**BRIEF**
Please find the lines in the entries below that contain the word "Adhesive", and copy each one.

Start of Block

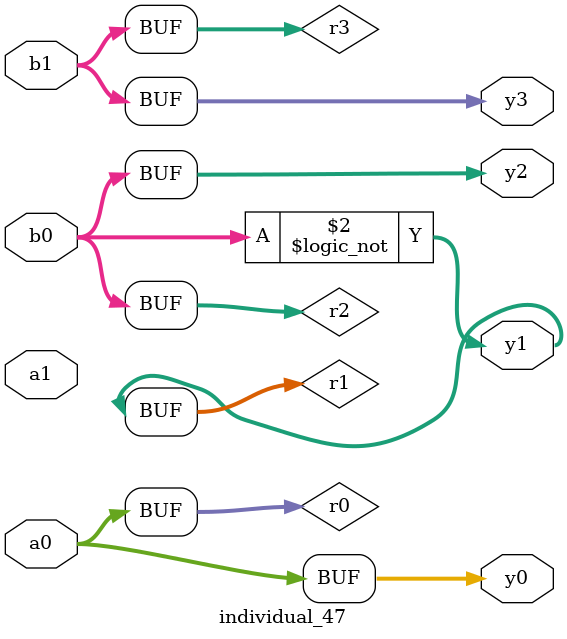
<source format=sv>
module individual_47(input logic [15:0] a1, input logic [15:0] a0, input logic [15:0] b1, input logic [15:0] b0, output logic [15:0] y3, output logic [15:0] y2, output logic [15:0] y1, output logic [15:0] y0);
logic [15:0] r0, r1, r2, r3; 
 always@(*) begin 
	 r0 = a0; r1 = a1; r2 = b0; r3 = b1; 
 	 r1 = ! b0 ;
 	 y3 = r3; y2 = r2; y1 = r1; y0 = r0; 
end
endmodule
</source>
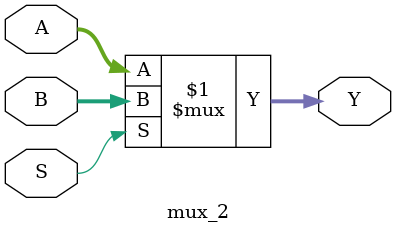
<source format=sv>
`timescale 1ns / 1ps


module mux_2(
input logic [31:0] A, B,
input logic S,
output logic [31:0] Y
    );
    
assign Y = (S)? B:A;

endmodule

</source>
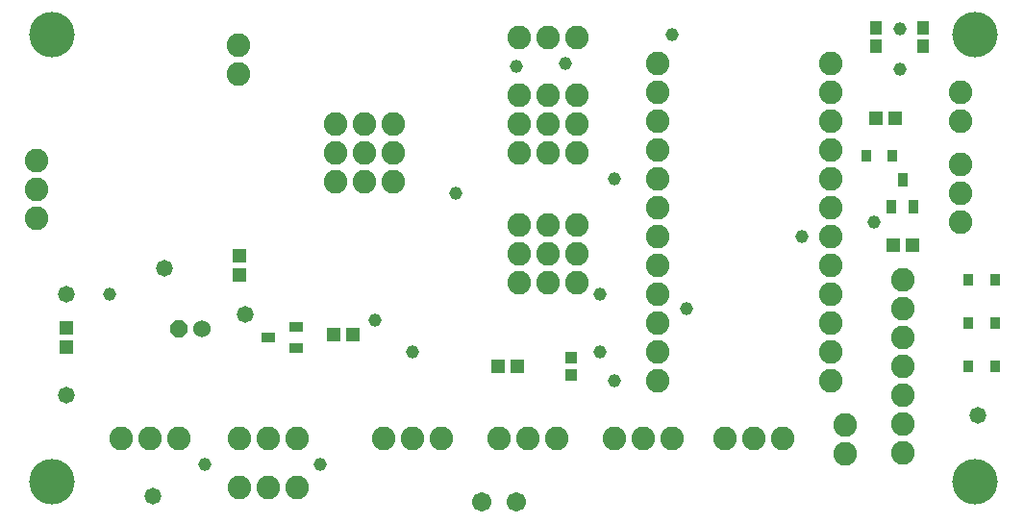
<source format=gbr>
G04 EAGLE Gerber RS-274X export*
G75*
%MOMM*%
%FSLAX34Y34*%
%LPD*%
%INSoldermask Top*%
%IPPOS*%
%AMOC8*
5,1,8,0,0,1.08239X$1,22.5*%
G01*
%ADD10C,4.000500*%
%ADD11C,2.082800*%
%ADD12R,0.833200X1.033200*%
%ADD13R,1.103200X1.203200*%
%ADD14R,1.203200X1.303200*%
%ADD15R,1.003200X1.003200*%
%ADD16R,1.303200X1.203200*%
%ADD17C,1.473200*%
%ADD18R,1.203200X0.903200*%
%ADD19R,0.903200X1.203200*%
%ADD20P,1.649562X8X202.500000*%
%ADD21C,1.524000*%
%ADD22C,1.159600*%
%ADD23C,1.703200*%


D10*
X38100Y431800D03*
X38100Y38100D03*
X850900Y431800D03*
X850900Y38100D03*
D11*
X571500Y406400D03*
X571500Y381000D03*
X571500Y355600D03*
X571500Y330200D03*
X571500Y304800D03*
X571500Y279400D03*
X571500Y254000D03*
X571500Y228600D03*
X571500Y203200D03*
X571500Y177800D03*
X571500Y152400D03*
X571500Y127000D03*
X723900Y127000D03*
X723900Y152400D03*
X723900Y177800D03*
X723900Y203200D03*
X723900Y228600D03*
X723900Y254000D03*
X723900Y279400D03*
X723900Y304800D03*
X723900Y330200D03*
X723900Y355600D03*
X723900Y381000D03*
X723900Y406400D03*
X681990Y76200D03*
X656590Y76200D03*
X631190Y76200D03*
X500380Y327660D03*
X474980Y327660D03*
X449580Y327660D03*
X500380Y353060D03*
X474980Y353060D03*
X449580Y353060D03*
X500380Y378460D03*
X474980Y378460D03*
X449580Y378460D03*
X500380Y213360D03*
X474980Y213360D03*
X449580Y213360D03*
X500380Y238760D03*
X474980Y238760D03*
X449580Y238760D03*
X500380Y264160D03*
X474980Y264160D03*
X449580Y264160D03*
X381000Y76200D03*
X355600Y76200D03*
X330200Y76200D03*
X482600Y76200D03*
X457200Y76200D03*
X431800Y76200D03*
X584200Y76200D03*
X558800Y76200D03*
X533400Y76200D03*
X288290Y302260D03*
X313690Y302260D03*
X339090Y302260D03*
X288290Y327660D03*
X313690Y327660D03*
X339090Y327660D03*
X288290Y353060D03*
X313690Y353060D03*
X339090Y353060D03*
X500380Y429260D03*
X474980Y429260D03*
X449580Y429260D03*
X149860Y76200D03*
X124460Y76200D03*
X99060Y76200D03*
X787400Y215900D03*
X787400Y190500D03*
X787400Y165100D03*
X787400Y139700D03*
X787400Y114300D03*
X787400Y88900D03*
X787400Y63500D03*
X736600Y62230D03*
X736600Y87630D03*
D12*
X868750Y215900D03*
X845750Y215900D03*
X868750Y177800D03*
X845750Y177800D03*
X868750Y139700D03*
X845750Y139700D03*
D11*
X24638Y270002D03*
X24638Y295402D03*
X24638Y320802D03*
X202438Y422402D03*
X202438Y397002D03*
D13*
X764360Y437260D03*
X764360Y421260D03*
X805360Y421260D03*
X805360Y437260D03*
D14*
X763660Y358140D03*
X780660Y358140D03*
X286140Y167640D03*
X303140Y167640D03*
D15*
X495300Y132200D03*
X495300Y147200D03*
D14*
X447920Y139700D03*
X430920Y139700D03*
D16*
X203200Y237100D03*
X203200Y220100D03*
D17*
X137160Y226060D03*
D16*
X50800Y173600D03*
X50800Y156600D03*
D18*
X229300Y165100D03*
X253300Y155600D03*
X253300Y174600D03*
D11*
X203200Y76200D03*
X228600Y76200D03*
X254000Y76200D03*
D17*
X50800Y203200D03*
X50800Y114300D03*
X208280Y185420D03*
D12*
X755580Y325120D03*
X778580Y325120D03*
D17*
X127000Y25400D03*
D19*
X787400Y304100D03*
X777900Y280100D03*
X796900Y280100D03*
D17*
X853440Y96520D03*
D11*
X838200Y266700D03*
X838200Y292100D03*
X838200Y317500D03*
X838200Y381000D03*
X838200Y355600D03*
D14*
X778900Y246380D03*
X795900Y246380D03*
D20*
X149860Y172720D03*
D21*
X170180Y172720D03*
D11*
X203200Y33020D03*
X228600Y33020D03*
X254000Y33020D03*
D22*
X322580Y180340D03*
D23*
X416560Y20320D03*
D22*
X784860Y436880D03*
D23*
X447040Y20320D03*
D22*
X447040Y403860D03*
X172720Y53340D03*
X274320Y53340D03*
X490220Y406400D03*
X355600Y152400D03*
X88900Y203200D03*
X584200Y431800D03*
X698500Y254000D03*
X393700Y292100D03*
X533400Y304800D03*
X533400Y127000D03*
X520700Y152400D03*
X520700Y203200D03*
X596900Y190500D03*
X784860Y401320D03*
X762000Y266700D03*
M02*

</source>
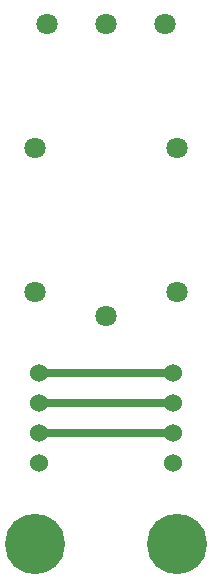
<source format=gbl>
G04 start of page 3 for group 1 idx 1 *
G04 Title: (unknown), bottom *
G04 Creator: pcb 20140316 *
G04 CreationDate: Sat 21 Jan 2017 09:52:20 PM GMT UTC *
G04 For: david *
G04 Format: Gerber/RS-274X *
G04 PCB-Dimensions (mil): 708.66 1968.50 *
G04 PCB-Coordinate-Origin: lower left *
%MOIN*%
%FSLAX25Y25*%
%LNGBL*%
%ADD29C,0.0520*%
%ADD28C,0.0350*%
%ADD27C,0.1024*%
%ADD26C,0.2008*%
%ADD25C,0.0710*%
%ADD24C,0.0600*%
%ADD23C,0.0250*%
G54D23*X12992Y67913D02*X13150D01*
X12992Y57913D02*X57874D01*
X16299Y47913D02*X57874D01*
X12992D02*X16220D01*
X12362Y67913D02*X57874D01*
G54D24*X12992D03*
Y57913D03*
Y47913D03*
G54D25*X11811Y94685D03*
Y142717D03*
G54D24*X57874Y67913D03*
Y57913D03*
Y47913D03*
Y37913D03*
G54D25*X59055Y94685D03*
Y142717D03*
G54D24*X12992Y37913D03*
G54D25*X55118Y184055D03*
X35433D03*
Y86811D03*
X15748Y184055D03*
G54D26*X59055Y10827D03*
X11811D03*
G54D27*G54D28*G54D29*G54D28*G54D29*G54D28*G54D29*M02*

</source>
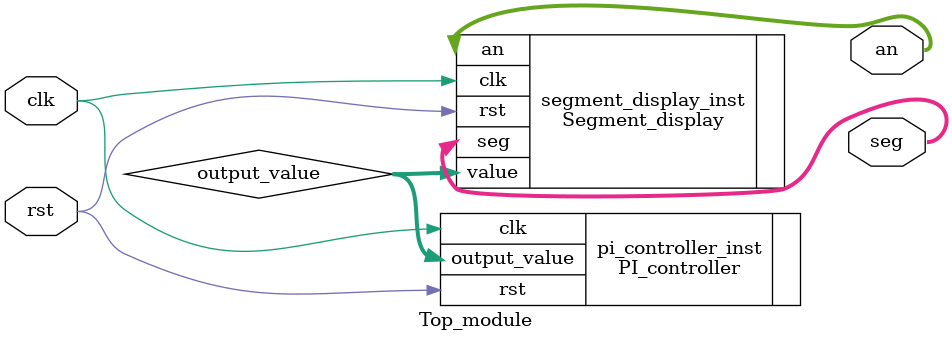
<source format=v>
`timescale 1ns / 1ps


module Top_module(
        input rst,
        input clk,
        output wire [7:0] seg,
        output wire [3:0] an
    );
    
//    reg signed [20:0] target_value;
    wire signed [20:0] output_value;
    
    PI_controller pi_controller_inst(
        .clk(clk),
        .rst(rst),
        .output_value(output_value)
    );
    
    Segment_display segment_display_inst(
        .clk(clk),
        .value(output_value),
        .rst(rst),
        .seg(seg),
        .an(an)
    );
    
//    always @(posedge clk) begin
//        if(~rst == 1) begin
//            target_value <= 200;
//        end
//    end
    
endmodule

</source>
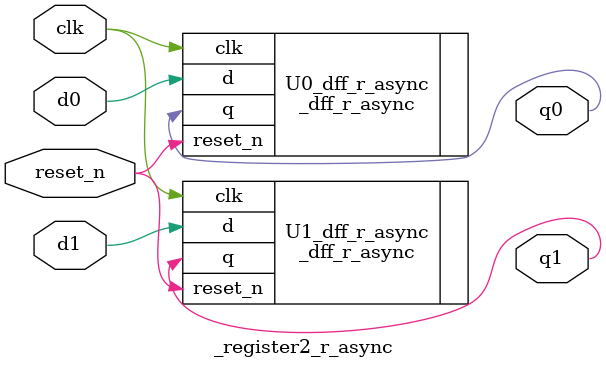
<source format=v>
module _register2_r_async(clk, reset_n, d0, d1, q0, q1);//store current state value
	input clk, reset_n, d0, d1; //set input clk, reset_n, d0,d1
	output q0, q1;//set output q0, q1
	//asynchronous d flipflop
	_dff_r_async U0_dff_r_async(.clk(clk),.reset_n(reset_n),.d(d0),.q(q0));
	_dff_r_async U1_dff_r_async(.clk(clk),.reset_n(reset_n),.d(d1),.q(q1));
endmodule

</source>
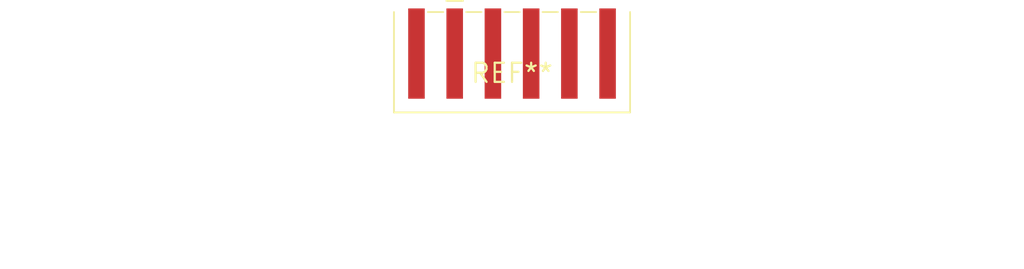
<source format=kicad_pcb>
(kicad_pcb (version 20240108) (generator pcbnew)

  (general
    (thickness 1.6)
  )

  (paper "A4")
  (layers
    (0 "F.Cu" signal)
    (31 "B.Cu" signal)
    (32 "B.Adhes" user "B.Adhesive")
    (33 "F.Adhes" user "F.Adhesive")
    (34 "B.Paste" user)
    (35 "F.Paste" user)
    (36 "B.SilkS" user "B.Silkscreen")
    (37 "F.SilkS" user "F.Silkscreen")
    (38 "B.Mask" user)
    (39 "F.Mask" user)
    (40 "Dwgs.User" user "User.Drawings")
    (41 "Cmts.User" user "User.Comments")
    (42 "Eco1.User" user "User.Eco1")
    (43 "Eco2.User" user "User.Eco2")
    (44 "Edge.Cuts" user)
    (45 "Margin" user)
    (46 "B.CrtYd" user "B.Courtyard")
    (47 "F.CrtYd" user "F.Courtyard")
    (48 "B.Fab" user)
    (49 "F.Fab" user)
    (50 "User.1" user)
    (51 "User.2" user)
    (52 "User.3" user)
    (53 "User.4" user)
    (54 "User.5" user)
    (55 "User.6" user)
    (56 "User.7" user)
    (57 "User.8" user)
    (58 "User.9" user)
  )

  (setup
    (pad_to_mask_clearance 0)
    (pcbplotparams
      (layerselection 0x00010fc_ffffffff)
      (plot_on_all_layers_selection 0x0000000_00000000)
      (disableapertmacros false)
      (usegerberextensions false)
      (usegerberattributes false)
      (usegerberadvancedattributes false)
      (creategerberjobfile false)
      (dashed_line_dash_ratio 12.000000)
      (dashed_line_gap_ratio 3.000000)
      (svgprecision 4)
      (plotframeref false)
      (viasonmask false)
      (mode 1)
      (useauxorigin false)
      (hpglpennumber 1)
      (hpglpenspeed 20)
      (hpglpendiameter 15.000000)
      (dxfpolygonmode false)
      (dxfimperialunits false)
      (dxfusepcbnewfont false)
      (psnegative false)
      (psa4output false)
      (plotreference false)
      (plotvalue false)
      (plotinvisibletext false)
      (sketchpadsonfab false)
      (subtractmaskfromsilk false)
      (outputformat 1)
      (mirror false)
      (drillshape 1)
      (scaleselection 1)
      (outputdirectory "")
    )
  )

  (net 0 "")

  (footprint "Harting_har-flexicon_14110413010xxx_1x04-MP_P2.54mm_Horizontal" (layer "F.Cu") (at 0 0))

)

</source>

End of Block

**WRITTEN SOLUTION**
    (32 "B.Adhes" user "B.Adhesive")
    (33 "F.Adhes" user "F.Adhesive")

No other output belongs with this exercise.